Weiner v. Roof

10 Cal. 2d 450 | Cal. | 1937

10 Cal.2d 450 (1937)

THEODORE WEINER, Respondent,
v.
J. B. ROOF et al., Defendants; CITIZENS NATIONAL TRUST AND SAVINGS BANK OF LOS ANGELES (a National Banking Association), Appellant.

L. A. No. 15349.

Supreme Court of California. In Bank.

December 29, 1937.

Chandler, Wright & Ward and John F. Gilbert for Appellant.

Don Marlin and Isador Gralla for Respondent.

WASTE, C.J.

This is an action for the rescission of a contract and for the recovery of money paid thereunder. It appears that J. B. Roof, Inc., a corporation, agreed to purchase a tract of land from one Connolly and to subdivide and sell the same. Pursuant thereto title was conveyed to The Farmers and Merchants National Bank of Los Angeles, as trustee under a subdivision trust, Connolly and the Roof company being the beneficiaries of the trust. The Roof *452 company acted as sales agent and the trustee executed all contracts of sale and collected the sale prices of the lots. On November 19, 1927, plaintiff and respondent entered into a contract with the trustee bank to purchase lot 109, described in the complaint, for the sum of $3,500. Certain payments were made thereunder. Subsequently the contract was assigned by the trustee bank to the appellant bank and thereafter plaintiff paid $1890 to the latter bank as part of the purchase price. Later, upon discovering the falsity of certain representations made prior to and at the time of the execution of the contract by the selling agent, the Roof company, which representations were an inducing factor in the execution of the contract, plaintiff gave notice of his election to rescind. Judgment was entered herein decreeing a rescission of the contract and awarding respondent $3,807.01, with interest, against J. B. Roof and J. B. Roof, Inc., jointly and severally, and $1890 against the appellant bank, as trustee, the latter amount representing the aggregate of the payments made by respondent to the appellant bank, which alone has appealed.

[1] Respondent's right to rescind is not here questioned. In its assault upon the monetary judgment entered against it, the appellant bank in its several briefs, and the respondent by way of answer thereto, advance many arguments and contentions in an effort to establish or define the relationship borne one to the other by the several parties to the transaction. We find it unnecessary to definitely determine their status other than to state that the appellant was properly described in the judgment as "trustee" if for no other reason than that the contract assigned to it expressly declared that appellant's assignor and predecessor in interest was not the "beneficial owner of the property" but that it "simply holds legal title to said premises for the purpose of protecting the beneficial owner of the property" and other designated purposes. In other words, the appellant, assignee, had knowledge of the existence of the trust and took subject thereto.

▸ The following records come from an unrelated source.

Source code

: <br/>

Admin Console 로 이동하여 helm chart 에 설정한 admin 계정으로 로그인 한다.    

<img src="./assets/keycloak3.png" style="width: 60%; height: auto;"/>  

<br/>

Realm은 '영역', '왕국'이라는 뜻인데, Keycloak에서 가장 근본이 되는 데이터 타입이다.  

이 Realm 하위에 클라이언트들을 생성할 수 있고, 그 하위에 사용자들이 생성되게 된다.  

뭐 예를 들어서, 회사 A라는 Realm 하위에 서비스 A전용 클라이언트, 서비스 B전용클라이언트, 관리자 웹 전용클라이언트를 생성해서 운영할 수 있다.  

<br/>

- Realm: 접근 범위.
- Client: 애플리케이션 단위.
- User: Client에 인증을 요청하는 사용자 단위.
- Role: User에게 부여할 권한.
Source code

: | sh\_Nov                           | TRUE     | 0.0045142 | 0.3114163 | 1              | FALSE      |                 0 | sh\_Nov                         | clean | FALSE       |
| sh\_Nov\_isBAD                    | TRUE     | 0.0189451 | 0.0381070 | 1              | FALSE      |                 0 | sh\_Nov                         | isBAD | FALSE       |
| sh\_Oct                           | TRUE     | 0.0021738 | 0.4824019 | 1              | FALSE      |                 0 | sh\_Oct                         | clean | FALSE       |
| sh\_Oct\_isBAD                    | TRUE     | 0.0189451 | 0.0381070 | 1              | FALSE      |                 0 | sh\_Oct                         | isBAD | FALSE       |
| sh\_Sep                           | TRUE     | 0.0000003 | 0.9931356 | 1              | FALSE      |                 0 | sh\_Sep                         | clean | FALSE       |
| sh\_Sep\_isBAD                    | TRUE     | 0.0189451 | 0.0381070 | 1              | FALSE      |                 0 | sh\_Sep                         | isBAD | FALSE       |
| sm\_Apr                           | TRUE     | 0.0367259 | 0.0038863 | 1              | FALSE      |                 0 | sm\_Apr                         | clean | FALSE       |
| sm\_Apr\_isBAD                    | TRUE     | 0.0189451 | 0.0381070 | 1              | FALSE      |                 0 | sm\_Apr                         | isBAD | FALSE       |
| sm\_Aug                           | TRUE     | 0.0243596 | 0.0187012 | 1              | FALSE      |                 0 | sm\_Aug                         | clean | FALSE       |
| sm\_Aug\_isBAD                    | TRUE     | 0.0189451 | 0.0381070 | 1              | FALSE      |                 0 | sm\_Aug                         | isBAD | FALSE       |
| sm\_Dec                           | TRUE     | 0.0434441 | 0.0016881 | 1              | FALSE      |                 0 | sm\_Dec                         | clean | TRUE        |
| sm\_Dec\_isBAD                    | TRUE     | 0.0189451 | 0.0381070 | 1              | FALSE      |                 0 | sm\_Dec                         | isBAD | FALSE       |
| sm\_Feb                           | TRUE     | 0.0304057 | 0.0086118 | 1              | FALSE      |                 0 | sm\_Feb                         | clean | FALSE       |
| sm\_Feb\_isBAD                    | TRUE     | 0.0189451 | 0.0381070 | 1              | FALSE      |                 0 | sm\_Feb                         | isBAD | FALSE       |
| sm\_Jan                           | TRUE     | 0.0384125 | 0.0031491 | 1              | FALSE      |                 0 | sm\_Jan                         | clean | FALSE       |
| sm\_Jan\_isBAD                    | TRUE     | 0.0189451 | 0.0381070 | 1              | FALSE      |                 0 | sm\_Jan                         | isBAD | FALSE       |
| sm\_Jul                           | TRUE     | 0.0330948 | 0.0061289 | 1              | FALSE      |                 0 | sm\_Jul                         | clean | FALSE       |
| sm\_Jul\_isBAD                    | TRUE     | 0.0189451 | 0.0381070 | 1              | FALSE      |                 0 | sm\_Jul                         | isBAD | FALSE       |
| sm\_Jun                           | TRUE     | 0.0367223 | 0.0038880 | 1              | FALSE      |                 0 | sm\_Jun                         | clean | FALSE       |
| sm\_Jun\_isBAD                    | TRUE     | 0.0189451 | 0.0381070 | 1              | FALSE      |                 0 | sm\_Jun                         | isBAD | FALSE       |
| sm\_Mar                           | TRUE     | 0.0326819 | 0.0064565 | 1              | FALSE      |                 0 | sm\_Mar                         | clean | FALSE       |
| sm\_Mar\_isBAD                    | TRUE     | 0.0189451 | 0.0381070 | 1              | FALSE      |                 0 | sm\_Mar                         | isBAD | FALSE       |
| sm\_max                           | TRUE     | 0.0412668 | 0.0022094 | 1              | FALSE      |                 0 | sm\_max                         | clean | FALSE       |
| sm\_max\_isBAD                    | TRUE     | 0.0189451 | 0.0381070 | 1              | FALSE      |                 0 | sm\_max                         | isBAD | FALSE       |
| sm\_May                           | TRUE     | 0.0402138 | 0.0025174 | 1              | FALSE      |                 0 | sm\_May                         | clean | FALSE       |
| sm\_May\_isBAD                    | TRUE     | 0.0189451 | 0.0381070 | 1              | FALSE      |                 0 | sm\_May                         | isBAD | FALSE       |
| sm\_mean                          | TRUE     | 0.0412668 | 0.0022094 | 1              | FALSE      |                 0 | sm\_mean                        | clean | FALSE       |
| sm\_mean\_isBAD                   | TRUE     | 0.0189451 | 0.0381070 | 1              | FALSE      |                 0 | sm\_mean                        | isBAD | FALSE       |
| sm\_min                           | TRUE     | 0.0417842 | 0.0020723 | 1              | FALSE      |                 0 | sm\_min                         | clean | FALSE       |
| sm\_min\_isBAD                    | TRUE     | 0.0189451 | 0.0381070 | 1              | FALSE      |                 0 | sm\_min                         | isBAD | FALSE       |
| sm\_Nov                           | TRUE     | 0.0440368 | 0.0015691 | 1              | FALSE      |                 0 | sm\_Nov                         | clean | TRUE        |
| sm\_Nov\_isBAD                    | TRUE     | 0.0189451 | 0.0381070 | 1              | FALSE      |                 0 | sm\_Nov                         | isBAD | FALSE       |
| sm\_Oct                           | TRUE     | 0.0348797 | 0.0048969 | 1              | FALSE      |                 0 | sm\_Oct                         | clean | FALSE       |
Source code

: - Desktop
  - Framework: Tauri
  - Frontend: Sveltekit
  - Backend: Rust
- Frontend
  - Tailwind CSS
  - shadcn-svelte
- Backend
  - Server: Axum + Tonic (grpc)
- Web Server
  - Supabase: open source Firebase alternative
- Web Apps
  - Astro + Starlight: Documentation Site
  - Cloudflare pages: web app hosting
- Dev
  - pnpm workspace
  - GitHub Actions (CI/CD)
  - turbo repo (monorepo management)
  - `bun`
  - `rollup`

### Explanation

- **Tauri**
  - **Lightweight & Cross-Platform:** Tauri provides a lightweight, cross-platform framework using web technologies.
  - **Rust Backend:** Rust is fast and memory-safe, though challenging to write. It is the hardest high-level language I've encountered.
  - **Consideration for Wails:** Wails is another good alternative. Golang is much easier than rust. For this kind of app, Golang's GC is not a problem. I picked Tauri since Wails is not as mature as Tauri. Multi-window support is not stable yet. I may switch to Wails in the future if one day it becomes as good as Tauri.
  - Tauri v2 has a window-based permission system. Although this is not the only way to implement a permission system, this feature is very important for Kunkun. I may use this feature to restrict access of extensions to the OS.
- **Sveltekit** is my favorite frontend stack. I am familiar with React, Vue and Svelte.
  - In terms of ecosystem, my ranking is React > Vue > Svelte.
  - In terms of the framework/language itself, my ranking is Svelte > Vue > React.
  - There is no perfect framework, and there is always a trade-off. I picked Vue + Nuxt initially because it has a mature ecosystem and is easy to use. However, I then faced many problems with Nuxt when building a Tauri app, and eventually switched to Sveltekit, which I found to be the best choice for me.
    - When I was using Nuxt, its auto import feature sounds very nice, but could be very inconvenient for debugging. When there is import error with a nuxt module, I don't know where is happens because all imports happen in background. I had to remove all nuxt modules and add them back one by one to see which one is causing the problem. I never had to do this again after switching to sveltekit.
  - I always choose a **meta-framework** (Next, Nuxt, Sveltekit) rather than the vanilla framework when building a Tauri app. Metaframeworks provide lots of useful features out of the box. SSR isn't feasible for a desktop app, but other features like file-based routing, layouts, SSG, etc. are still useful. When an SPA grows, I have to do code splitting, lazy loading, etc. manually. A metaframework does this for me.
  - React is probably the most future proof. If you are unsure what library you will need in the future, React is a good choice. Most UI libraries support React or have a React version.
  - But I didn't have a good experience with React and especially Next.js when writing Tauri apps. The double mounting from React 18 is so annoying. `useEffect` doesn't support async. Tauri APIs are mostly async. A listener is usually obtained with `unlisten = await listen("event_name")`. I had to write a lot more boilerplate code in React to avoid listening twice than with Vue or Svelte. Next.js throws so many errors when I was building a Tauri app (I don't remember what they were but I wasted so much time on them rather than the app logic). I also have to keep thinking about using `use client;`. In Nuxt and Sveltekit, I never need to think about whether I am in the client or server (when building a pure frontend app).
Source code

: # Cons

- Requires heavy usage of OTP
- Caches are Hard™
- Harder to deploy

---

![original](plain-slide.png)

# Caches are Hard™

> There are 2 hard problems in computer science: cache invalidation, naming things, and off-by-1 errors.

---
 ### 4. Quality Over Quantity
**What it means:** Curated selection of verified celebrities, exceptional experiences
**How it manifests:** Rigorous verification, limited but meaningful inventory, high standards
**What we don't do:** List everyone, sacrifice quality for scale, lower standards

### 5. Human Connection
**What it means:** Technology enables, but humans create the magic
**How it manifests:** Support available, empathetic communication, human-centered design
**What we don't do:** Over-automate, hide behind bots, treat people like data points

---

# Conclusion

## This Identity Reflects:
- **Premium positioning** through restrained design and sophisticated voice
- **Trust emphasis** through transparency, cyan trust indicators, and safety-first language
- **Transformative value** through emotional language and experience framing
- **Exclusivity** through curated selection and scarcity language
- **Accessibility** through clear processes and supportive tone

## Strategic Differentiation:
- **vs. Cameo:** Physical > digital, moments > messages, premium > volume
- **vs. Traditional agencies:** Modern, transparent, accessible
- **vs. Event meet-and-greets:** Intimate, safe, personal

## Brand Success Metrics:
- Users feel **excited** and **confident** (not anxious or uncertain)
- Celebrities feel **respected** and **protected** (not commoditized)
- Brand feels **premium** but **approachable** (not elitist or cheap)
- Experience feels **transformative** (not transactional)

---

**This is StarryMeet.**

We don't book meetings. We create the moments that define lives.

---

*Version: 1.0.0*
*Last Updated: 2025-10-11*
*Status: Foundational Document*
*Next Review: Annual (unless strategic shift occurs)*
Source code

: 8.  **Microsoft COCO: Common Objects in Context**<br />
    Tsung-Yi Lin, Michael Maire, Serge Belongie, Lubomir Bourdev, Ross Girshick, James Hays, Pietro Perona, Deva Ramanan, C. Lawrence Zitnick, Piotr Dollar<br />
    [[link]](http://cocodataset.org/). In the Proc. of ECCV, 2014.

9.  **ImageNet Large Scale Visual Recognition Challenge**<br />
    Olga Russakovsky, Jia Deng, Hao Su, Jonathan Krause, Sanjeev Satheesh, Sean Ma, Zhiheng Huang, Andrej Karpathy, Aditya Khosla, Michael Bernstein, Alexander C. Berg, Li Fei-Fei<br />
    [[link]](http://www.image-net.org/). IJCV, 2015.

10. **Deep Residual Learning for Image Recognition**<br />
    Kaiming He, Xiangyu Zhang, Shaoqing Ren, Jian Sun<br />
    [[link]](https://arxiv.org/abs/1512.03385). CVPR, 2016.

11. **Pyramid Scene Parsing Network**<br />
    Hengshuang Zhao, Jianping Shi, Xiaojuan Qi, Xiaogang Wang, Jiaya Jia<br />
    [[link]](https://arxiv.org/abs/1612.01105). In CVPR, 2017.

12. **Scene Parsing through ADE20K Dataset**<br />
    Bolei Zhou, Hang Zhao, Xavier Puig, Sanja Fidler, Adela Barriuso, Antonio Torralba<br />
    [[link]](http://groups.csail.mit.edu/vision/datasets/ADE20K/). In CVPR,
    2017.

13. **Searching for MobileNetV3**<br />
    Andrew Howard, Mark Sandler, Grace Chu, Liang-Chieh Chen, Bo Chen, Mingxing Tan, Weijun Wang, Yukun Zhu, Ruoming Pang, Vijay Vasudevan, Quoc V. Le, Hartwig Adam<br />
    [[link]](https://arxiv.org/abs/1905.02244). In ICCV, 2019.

[2] Subsequent to the trial of this cause we handed down our decision in the case of Speck v. Wylie, 1 Cal.2d 625 [36 PaCal.2d 618, 95 A.L.R. 760]. As a limitation upon the rule theretofore announced in Gridley v. Tilson, 202 Cal. 748 [262 P. 322], to the effect that a principal was bound *453 only by the representations embodied in a written contract when it was provided therein that the agent's authority went no further, we held in Speck v. Wylie, supra, that an innocent principal so contracting with another may relieve himself of liability in deceit for the fraud of his agent, but is nevertheless subject to rescission on the part of the defrauded party. This rule proceeds upon the theory that an innocent principal so contracting may not be permitted to enrich himself by reason of his agent's fraud and that any property received by such principal is held by him as a constructive trustee for the person defrauded.

[3] This doctrine has application here. The fact that respondent's written contract to purchase a lot contained a clause restricting the representations to those therein set forth, did not preclude the respondent under the foregoing rule, from rescinding the contract for the false representations of the selling agent and recovering the money paid thereunder from the principal or any trustee to whom the same had been paid. However, inasmuch as the rule in Speck v. Wylie, supra, is grounded upon unjust enrichment, and was announced subsequent to the trial of this cause, we are of the view that the appellant, as trustee of the money paid to it by respondent, should be afforded the opportunity of showing, as it asserts it can, that it has paid over to the beneficial owner the money for which judgment has been taken against it. Such a showing, if made, will disclose that the appellant, an innocent party to the fraud, has not been unjustly enriched and will preclude the entry of a monetary judgment against it under the rule mentioned.

That portion of the judgment awarding plaintiff $1890 as against the appellant Citizens National Trust and Savings Bank, as trustee, is reversed, with directions to the court below to permit said appellant if it be so inclined, to offer evidence as to the disposition of the money paid to it by the respondent, and the court is further directed, upon such showing being made, to make its findings and enter judgment as between said two parties in conformity with the views herein expressed.

Edmonds, J., Langdon, J., Seawell, J., and Shenk, J., concurred.